Friday, 4 January 2013

God's Forsaken Children

Since 2009, at least 94 Tibetans have self-immolated, more than 40 have died in parts of China since 2011

You can see them in the markets of Shillong peddling their stuff- T-shirts, jackets, belts, curios  and what not. At Shillong's famous Glory's Plaza as you enter, you seem to have entered Shangrila . A weird smell wafts into your senses. You can see them casting melancholic glances, waiting for you to come to them rather than calling out to you imploring. Their manners are unobtrusive. Somehow you get this feeling that they are strangers who do not belong here.

You can see them in the monasteries at Tawang and Sikkim.
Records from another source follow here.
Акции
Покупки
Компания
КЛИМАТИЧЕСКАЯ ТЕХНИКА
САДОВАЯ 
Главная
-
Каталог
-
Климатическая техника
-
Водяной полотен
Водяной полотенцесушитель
Clothed in red robes, they walk about with a stately gait, their lips constantly moving in silent prayer. You feel a sense of calm just watching them. Us people of the world seem to be flitting about from place to place in search of something we don't even know exists whereas they seem to have found bliss and contentment.

You probably have a friend Tenzing. You probably didn't know that it is but their surname. He/ she talks about their homeland like a grandmothers fairy tale that begins with "in a land far far away". They speak of how their people escaped from there and spread far and wide in the world. They also speak with a longing to see the face of that earth once again.

You see them in the streets of Delhi carrying the red and yellow banner of their creed, chanting slogans of freedom demanding their right to return to the place from whence they came. You see the pain in their eyes hardened and covered by a veil of resoluteness. You see their peaceful protests being curbed in our country lest we upset the fragile relations with our neighbour.

You see their pictures the front page of our newspapers. You read to your horror about the self-immolations. In a world where others will not hesitate to kill thousands in the name of religion, this is the most extreme measure they will ever take to make their voice heard. You deplore the act and yet in your heart, you know that it is the only way they feel that the world will see their pain.  A hope that this act of sacrifice will make their captors see reason. You forget these scenes very quickly and go on living your sheltered existence while they live theirs. A life of a  refugee, a life of a nomad. They are God's very own children but you wonder if he has forsaken them.